If you think CentOS is better for you than RHEL, odds are you're right. You don't need to guilt trip yourself about being a freeloader. Report bugs, frequent mailing lists and chat rooms, and do whatever else helps the CentOS community, because it's ultimately good for Red Hat and the community at large. Red Hat is running a profitable business, and doesn't need charity.
There's no failure quite as dissatisfying as a complete and total solution to the wrong problem.
You're really bringing batch files into this? There's no comparison between batch and UNIX's who ecosystem (IPC, etc.).
There is flat out NO comparison between the level of stuff you can accomplish in Windows via the command line vs. UNIX, which leaves you to box clicking.
This was always a Windows vs. UNIX thread though. Saying that DOS sucks is simply redundant. Powershell is not good compared to UNIX, though I'll admit I could learn more to be able to better articulate why.
The think about UNIX also is that you have all of the little utilities for text manipulation, including generally having Perl available.
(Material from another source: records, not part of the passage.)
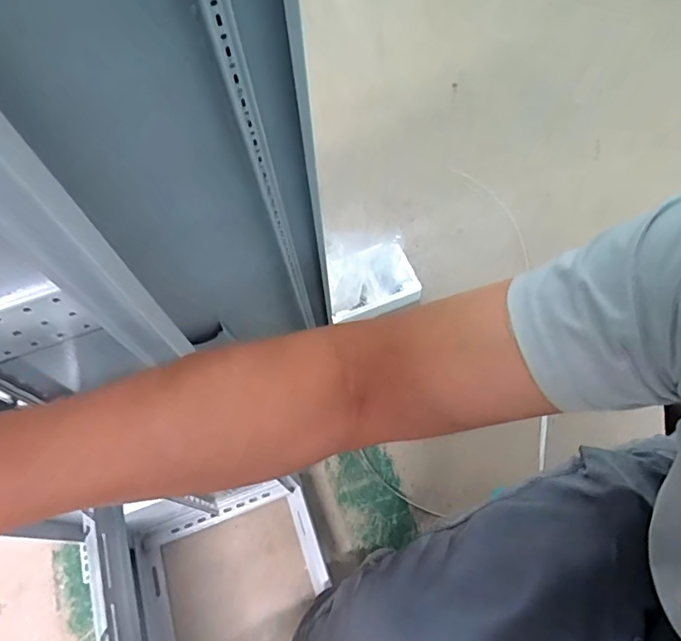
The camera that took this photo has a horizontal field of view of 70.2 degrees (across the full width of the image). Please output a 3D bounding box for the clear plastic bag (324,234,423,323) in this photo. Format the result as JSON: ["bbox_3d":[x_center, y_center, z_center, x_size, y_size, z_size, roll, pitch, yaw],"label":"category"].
[{"bbox_3d":[0.058,-0.123,1.208,0.258,0.163,0.151,-22,64,-8],"label":"clear plastic bag"}]

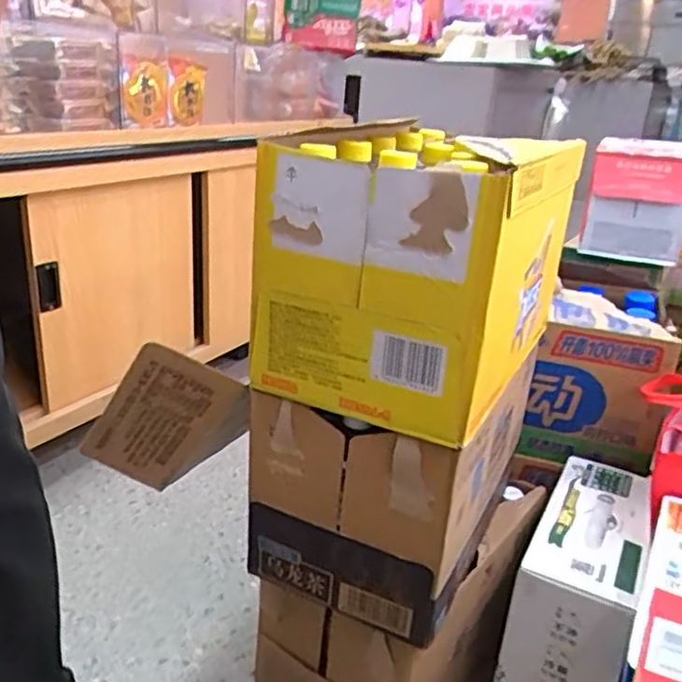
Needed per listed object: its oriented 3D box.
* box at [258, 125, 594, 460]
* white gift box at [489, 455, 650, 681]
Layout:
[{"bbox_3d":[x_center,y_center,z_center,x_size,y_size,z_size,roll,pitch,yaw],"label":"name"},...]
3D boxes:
[{"bbox_3d":[0.083,-0.081,0.644,0.213,0.227,0.284,15,25,24],"label":"box"},{"bbox_3d":[0.290,0.322,0.822,0.128,0.244,0.263,15,25,25],"label":"white gift box"}]

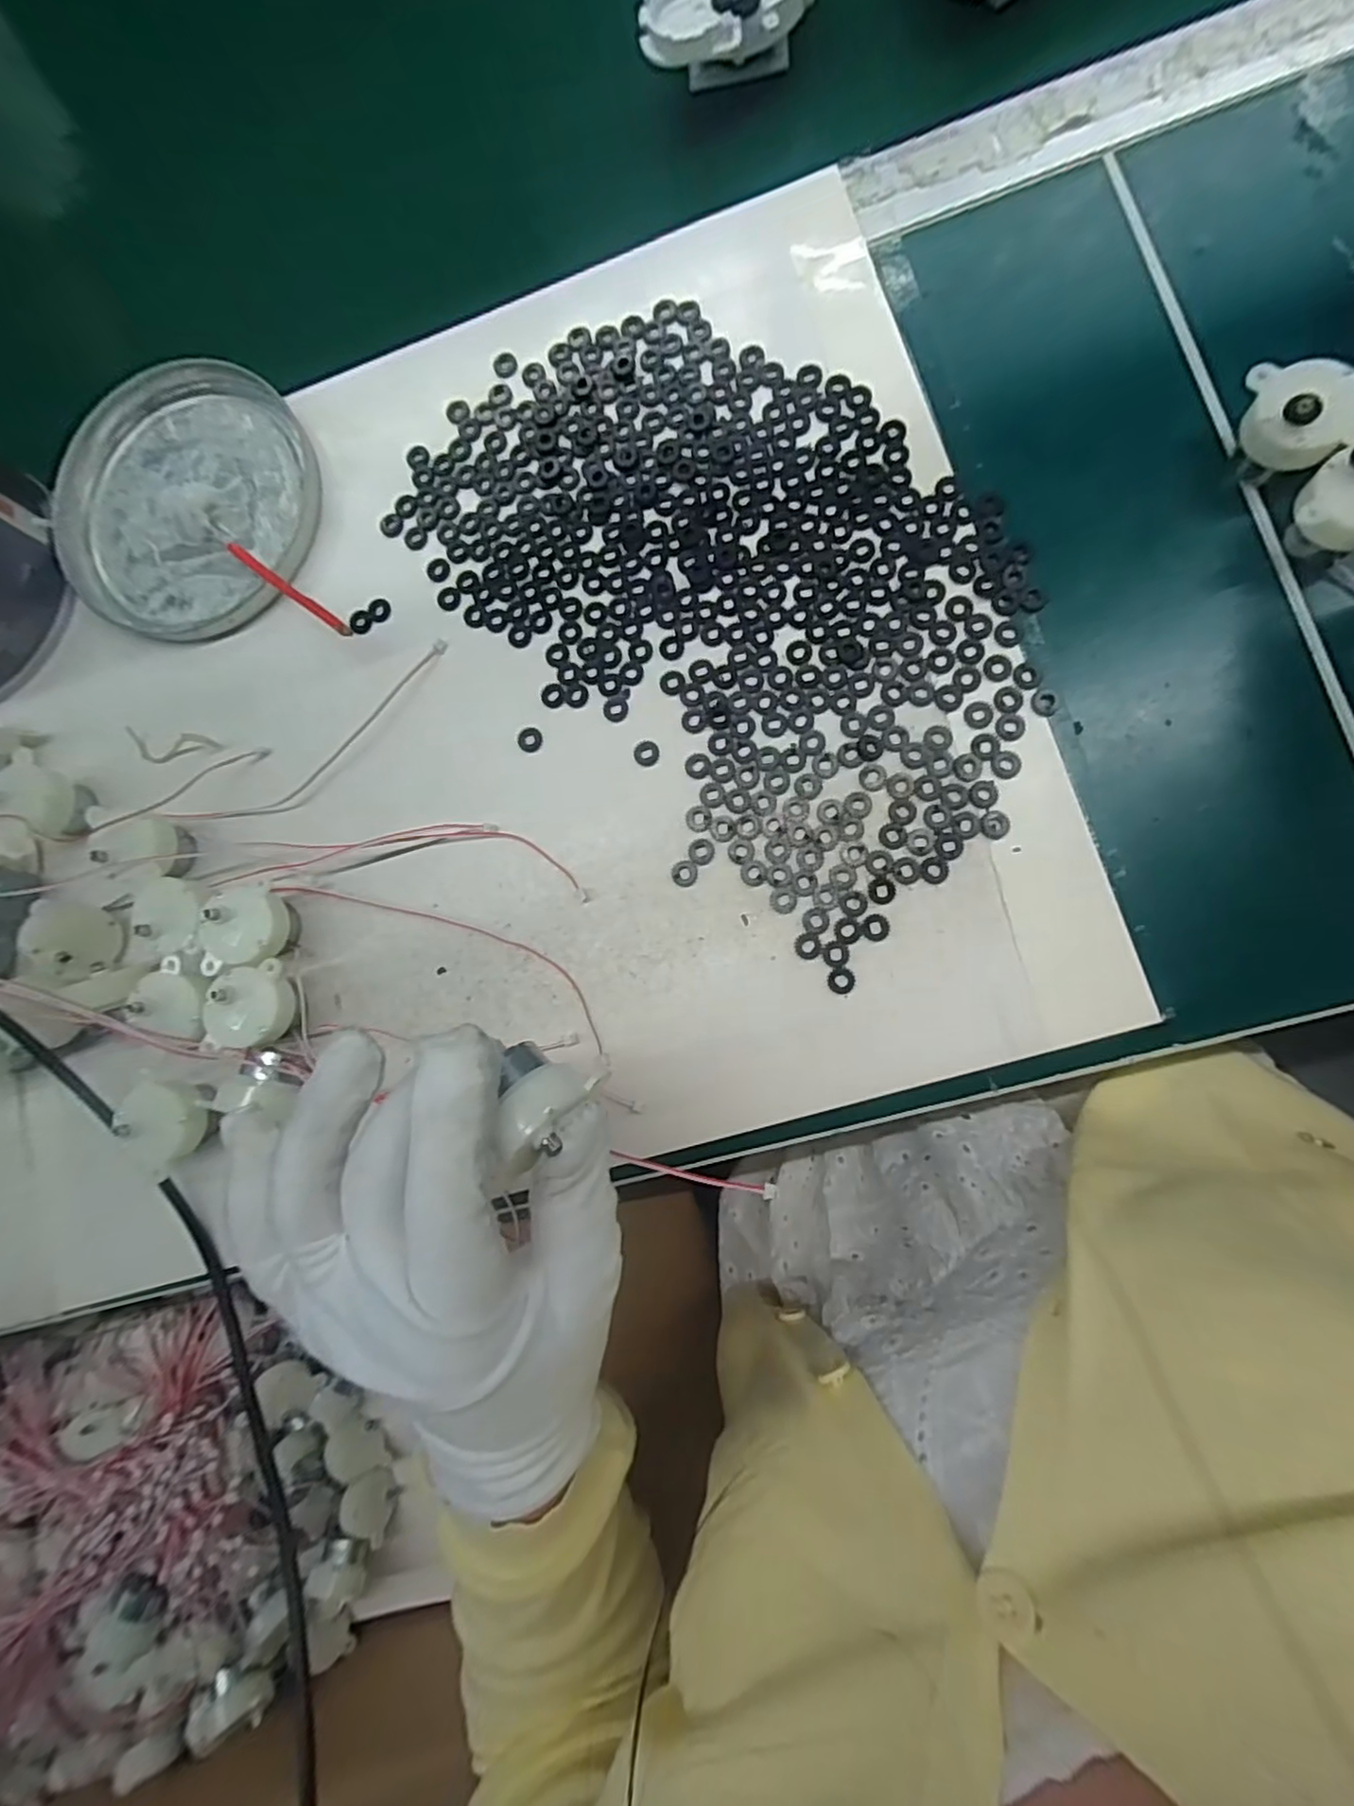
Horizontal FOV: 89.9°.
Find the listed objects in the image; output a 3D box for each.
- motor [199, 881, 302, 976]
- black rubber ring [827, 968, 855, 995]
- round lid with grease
[{"bbox_3d":[-0.178,0.010,0.285,0.029,0.025,0.037,-13,83,7],"label":"motor"},{"bbox_3d":[0.063,0.030,0.260,0.010,0.004,0.010,-1,85,8],"label":"black rubber ring"},{"bbox_3d":[-0.234,-0.193,0.324,0.131,0.017,0.130,-1,85,8],"label":"round lid with grease"}]

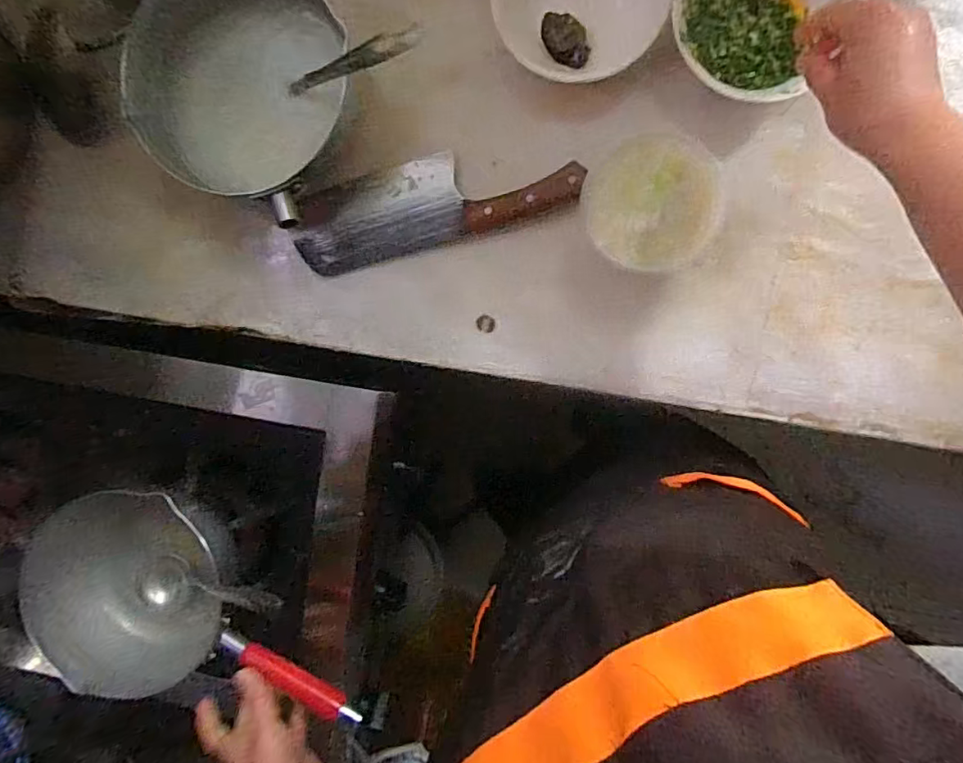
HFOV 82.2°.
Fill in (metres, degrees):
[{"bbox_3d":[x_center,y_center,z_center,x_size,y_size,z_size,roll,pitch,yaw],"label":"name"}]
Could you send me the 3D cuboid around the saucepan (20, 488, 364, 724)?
[{"bbox_3d":[-0.290,0.232,0.555,0.353,0.077,0.192,13,96,17],"label":"saucepan"}]

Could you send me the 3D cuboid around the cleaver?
[{"bbox_3d":[-0.047,-0.166,0.506,0.262,0.029,0.079,-14,93,6],"label":"cleaver"}]

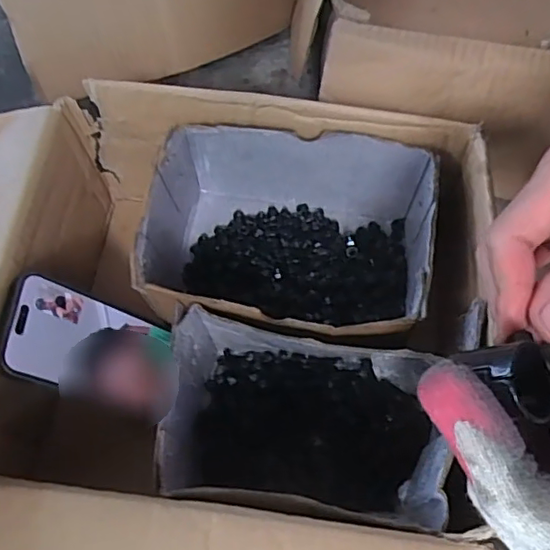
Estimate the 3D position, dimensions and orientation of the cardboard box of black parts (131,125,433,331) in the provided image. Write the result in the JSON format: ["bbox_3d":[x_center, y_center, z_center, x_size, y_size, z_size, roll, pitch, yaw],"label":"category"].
[{"bbox_3d":[0.004,-0.025,0.464,0.218,0.102,0.158,11,62,6],"label":"cardboard box of black parts"}]

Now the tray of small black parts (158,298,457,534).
[{"bbox_3d":[0.018,0.100,0.403,0.182,0.097,0.126,7,62,4],"label":"tray of small black parts"}]

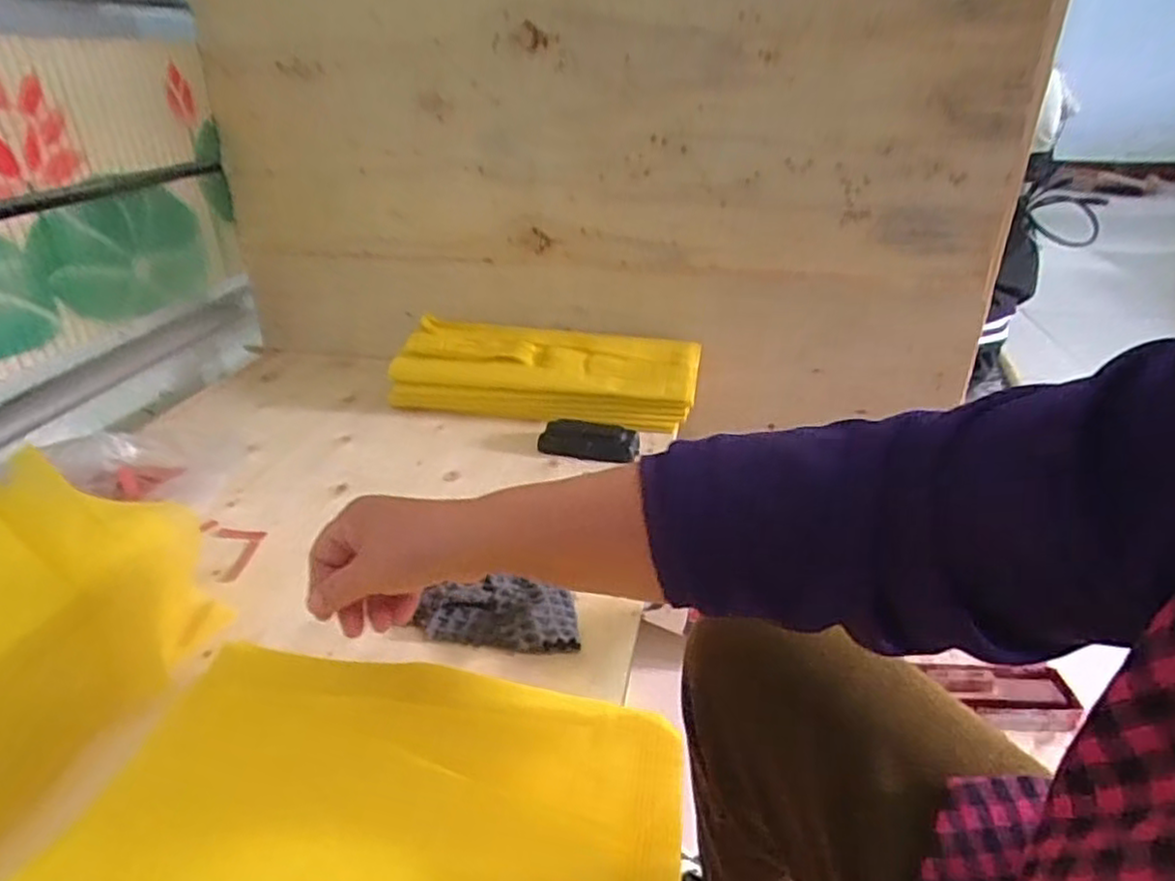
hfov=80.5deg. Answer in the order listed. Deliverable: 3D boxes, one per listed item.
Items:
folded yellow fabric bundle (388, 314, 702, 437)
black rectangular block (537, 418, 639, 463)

Yes, you can install all of that shit on Windows, but... I dunno. Anyhow, I'll read up.
" The only thing it lacks is support, which the CIO doesn't want. Help?"
He does not want updates and bug fixes or does not want to pay for it?
A CIO that wants unsupported software is goofy and should not
have the title UNLESS he is in the business of supporting software
in contrast to developing and selling software.
Tell him that Gentoo is a much better choice. It gives him lots
more options.
I have noted that for some companies Redhat was a bit constrained
and pricey. If your CIO has five servers he can decide if he wants
one, two, three.... or five copies of RH should he feel that a price
of 1/5 or 2/5... or 5/5 is right.
Of interest in some lab and development environments
Centos is easier to work with.
Truth is stranger than fiction, but it is because Fiction is obliged to stick to possibilities; Truth isn't. Mark Twain.
Tell the CIO that if you use CentOS, you cannot be fully responsible for the security and eventual problems on the systems. Ask him to sign a piece of paper where he assumes responsibility in case support is needed. Tell him also that any major application (like Oracle) is not certified on CentOS. Again, ask him to assume responsibility for running applications on an OS that is not certified. Say that you'll be happy do it and let him collect the laurels _if all goes well_ but if not, you just can't be hold accountable because your professional opinion is that you need support.